In the Niederreiter PKE scheme, a public key is $H \in \mathbb{F}^{n \times k}$, which is a scrambled parity-check matrix of the Goppa codes. A plaintext is a decodable error; for example, we set $S = \{\vec{e} \in \mathbb{F}^n \mid H_w(\vec{e}) \leq t \}$ for some $t$ as a plaintext space. A ciphertext is a decodable syndrome of $\vec{e}$, that is, $\vec{c} = F_H(\vec{e}) = H \cdot \vec{e} \in \mathbb{F}^{k}$.

This mapping is not surjective. In other words, there are several undecodable syndromes. The ratio of undecodable syndromes is in proportion to the ratio of the code. The higher a ratio of code is, the lower a ratio of undecodable syndromes. Therefore, the practical CFS signature requires the code to be high-rate.

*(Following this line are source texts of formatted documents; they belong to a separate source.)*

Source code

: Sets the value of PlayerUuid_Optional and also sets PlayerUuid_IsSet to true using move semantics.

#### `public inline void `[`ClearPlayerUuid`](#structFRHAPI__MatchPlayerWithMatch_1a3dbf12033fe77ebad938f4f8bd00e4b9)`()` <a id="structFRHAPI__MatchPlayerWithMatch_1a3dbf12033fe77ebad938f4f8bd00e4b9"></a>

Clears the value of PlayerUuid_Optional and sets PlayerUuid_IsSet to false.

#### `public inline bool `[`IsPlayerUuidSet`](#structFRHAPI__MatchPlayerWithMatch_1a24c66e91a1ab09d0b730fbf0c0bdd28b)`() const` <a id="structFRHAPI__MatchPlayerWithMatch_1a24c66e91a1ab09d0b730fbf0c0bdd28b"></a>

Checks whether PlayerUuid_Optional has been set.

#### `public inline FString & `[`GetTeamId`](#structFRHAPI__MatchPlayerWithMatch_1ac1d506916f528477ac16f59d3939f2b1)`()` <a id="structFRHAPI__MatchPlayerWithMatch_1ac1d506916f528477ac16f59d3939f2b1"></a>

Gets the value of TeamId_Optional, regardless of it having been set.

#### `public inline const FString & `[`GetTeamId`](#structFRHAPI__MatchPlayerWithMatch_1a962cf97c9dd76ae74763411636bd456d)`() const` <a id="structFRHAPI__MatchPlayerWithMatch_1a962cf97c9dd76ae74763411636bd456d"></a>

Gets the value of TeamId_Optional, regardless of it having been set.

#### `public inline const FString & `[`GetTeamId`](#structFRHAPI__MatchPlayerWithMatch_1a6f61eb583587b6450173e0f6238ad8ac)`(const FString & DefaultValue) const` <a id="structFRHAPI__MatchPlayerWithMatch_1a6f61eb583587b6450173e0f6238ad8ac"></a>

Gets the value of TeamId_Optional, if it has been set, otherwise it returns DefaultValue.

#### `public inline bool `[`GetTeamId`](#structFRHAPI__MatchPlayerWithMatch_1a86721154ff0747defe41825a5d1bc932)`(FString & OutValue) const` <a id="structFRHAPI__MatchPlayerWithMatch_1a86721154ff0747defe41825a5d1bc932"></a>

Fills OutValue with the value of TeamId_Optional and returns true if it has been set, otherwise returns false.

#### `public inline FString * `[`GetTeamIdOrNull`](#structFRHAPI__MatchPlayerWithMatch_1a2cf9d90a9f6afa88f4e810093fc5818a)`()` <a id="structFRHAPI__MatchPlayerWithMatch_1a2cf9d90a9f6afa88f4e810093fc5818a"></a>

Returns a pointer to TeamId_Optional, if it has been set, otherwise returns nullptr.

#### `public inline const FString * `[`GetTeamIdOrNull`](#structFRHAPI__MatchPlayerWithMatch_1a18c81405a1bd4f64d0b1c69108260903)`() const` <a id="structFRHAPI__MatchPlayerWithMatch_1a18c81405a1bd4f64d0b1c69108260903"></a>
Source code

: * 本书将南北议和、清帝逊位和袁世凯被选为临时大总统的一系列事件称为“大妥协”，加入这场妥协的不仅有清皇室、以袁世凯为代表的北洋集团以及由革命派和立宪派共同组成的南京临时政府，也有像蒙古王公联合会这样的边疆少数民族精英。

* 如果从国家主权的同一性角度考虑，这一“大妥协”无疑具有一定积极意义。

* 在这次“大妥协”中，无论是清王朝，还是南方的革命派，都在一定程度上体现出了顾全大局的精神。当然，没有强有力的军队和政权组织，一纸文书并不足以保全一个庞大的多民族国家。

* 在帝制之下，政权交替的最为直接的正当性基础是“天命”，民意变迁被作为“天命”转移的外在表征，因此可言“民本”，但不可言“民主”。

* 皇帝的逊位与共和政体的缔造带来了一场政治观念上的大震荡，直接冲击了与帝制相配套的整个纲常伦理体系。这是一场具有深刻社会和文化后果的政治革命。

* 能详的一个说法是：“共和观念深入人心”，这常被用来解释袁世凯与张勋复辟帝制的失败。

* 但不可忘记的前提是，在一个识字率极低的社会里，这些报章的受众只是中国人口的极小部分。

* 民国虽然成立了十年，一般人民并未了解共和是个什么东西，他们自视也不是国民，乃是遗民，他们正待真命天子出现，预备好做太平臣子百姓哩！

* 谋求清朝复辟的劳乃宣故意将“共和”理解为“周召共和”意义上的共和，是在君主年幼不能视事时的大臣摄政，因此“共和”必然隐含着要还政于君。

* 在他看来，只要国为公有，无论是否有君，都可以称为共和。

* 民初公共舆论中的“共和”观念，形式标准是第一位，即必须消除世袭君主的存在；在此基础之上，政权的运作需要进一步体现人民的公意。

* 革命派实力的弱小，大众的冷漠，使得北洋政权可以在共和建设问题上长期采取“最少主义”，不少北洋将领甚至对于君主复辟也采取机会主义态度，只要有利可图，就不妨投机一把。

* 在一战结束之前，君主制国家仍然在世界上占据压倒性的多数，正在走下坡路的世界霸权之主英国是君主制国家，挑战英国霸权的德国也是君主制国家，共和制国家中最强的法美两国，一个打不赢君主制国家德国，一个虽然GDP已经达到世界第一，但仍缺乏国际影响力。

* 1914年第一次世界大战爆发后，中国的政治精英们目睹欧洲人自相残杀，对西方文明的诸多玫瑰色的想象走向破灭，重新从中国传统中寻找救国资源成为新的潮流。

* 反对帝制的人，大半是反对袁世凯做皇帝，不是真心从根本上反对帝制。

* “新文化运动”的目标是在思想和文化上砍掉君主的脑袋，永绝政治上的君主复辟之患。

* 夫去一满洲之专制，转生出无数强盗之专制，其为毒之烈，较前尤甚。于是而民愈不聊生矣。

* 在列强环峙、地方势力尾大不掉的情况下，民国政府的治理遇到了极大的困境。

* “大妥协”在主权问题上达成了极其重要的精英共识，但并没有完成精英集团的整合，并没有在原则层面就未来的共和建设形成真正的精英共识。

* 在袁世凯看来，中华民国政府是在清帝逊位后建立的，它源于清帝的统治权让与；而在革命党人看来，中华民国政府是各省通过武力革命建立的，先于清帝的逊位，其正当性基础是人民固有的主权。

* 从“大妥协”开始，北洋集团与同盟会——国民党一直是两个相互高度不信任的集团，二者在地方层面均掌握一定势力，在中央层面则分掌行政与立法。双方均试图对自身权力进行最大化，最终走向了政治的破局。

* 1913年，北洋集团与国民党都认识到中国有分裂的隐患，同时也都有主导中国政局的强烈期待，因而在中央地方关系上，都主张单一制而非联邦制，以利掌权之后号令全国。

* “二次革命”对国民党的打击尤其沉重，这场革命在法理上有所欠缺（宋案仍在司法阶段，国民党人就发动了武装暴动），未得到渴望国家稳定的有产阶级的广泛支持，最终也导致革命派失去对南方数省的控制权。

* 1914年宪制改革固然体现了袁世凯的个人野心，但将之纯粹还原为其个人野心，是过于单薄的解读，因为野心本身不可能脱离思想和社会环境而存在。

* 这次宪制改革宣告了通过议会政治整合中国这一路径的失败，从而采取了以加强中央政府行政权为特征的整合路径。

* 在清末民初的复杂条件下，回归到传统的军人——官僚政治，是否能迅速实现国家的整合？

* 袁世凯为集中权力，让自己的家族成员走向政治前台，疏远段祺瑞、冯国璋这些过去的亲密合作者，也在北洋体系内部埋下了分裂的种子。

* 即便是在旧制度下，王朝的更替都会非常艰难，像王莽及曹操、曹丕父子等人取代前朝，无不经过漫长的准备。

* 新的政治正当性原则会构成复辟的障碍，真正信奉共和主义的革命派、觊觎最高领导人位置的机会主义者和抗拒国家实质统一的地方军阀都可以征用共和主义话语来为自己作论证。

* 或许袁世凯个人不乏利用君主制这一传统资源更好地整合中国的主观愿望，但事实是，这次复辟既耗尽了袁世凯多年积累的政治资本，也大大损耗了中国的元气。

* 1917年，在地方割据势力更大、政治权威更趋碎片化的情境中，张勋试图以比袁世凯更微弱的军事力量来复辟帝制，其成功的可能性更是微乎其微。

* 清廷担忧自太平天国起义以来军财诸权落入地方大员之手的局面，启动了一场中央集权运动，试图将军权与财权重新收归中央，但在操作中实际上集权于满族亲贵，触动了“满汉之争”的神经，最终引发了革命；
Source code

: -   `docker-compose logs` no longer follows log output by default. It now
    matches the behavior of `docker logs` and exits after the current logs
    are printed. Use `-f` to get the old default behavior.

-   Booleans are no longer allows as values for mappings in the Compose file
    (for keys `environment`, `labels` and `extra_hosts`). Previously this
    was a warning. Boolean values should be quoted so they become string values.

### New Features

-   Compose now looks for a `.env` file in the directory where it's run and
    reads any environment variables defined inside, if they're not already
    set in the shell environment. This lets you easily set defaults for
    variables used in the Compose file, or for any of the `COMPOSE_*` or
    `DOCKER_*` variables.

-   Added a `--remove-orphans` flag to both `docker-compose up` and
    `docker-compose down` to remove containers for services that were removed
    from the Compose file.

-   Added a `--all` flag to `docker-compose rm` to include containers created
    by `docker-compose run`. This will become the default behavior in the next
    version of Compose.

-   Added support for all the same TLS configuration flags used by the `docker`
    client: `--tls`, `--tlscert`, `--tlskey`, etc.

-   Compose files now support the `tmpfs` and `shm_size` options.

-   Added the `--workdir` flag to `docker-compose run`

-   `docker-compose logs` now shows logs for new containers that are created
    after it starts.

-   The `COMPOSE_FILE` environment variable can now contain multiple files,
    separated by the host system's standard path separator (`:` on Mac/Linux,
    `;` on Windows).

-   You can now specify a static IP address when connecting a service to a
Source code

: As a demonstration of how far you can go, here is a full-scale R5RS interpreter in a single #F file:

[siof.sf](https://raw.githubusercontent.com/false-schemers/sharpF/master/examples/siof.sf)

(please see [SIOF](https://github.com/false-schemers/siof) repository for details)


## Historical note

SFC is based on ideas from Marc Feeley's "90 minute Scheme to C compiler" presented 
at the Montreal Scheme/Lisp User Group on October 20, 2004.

The security proof of the CFS signature scheme goes as follows:

  1. The original security game.
  2. Exploit the random oracle in order to remove inversion. In each query, choose $\vec{e}$ and define the hash value $RO(i,m) \gets F_H(\vec{e})$.
  3. Replace the public key from a scrambled parity-check matrix $H$ to a random matrix $H_{\mathrm{random}}$.
  4. Now, we reduce the game to the syndrome decoding problem.

In several parameter settings, the high-rate code distinguisher falsify the argument at Step 3.

Why the McEliece/Niederreiter encryption is less affected

A one-line answer is that the above PKE schemes can be constructed from low-rate codes.

In the PKE schemes, a decryptor has no need to be able to decrypt any ciphertexts. Hence, we can employ relatively low-rate codes, on which the high-rate distinguisher you referred fails.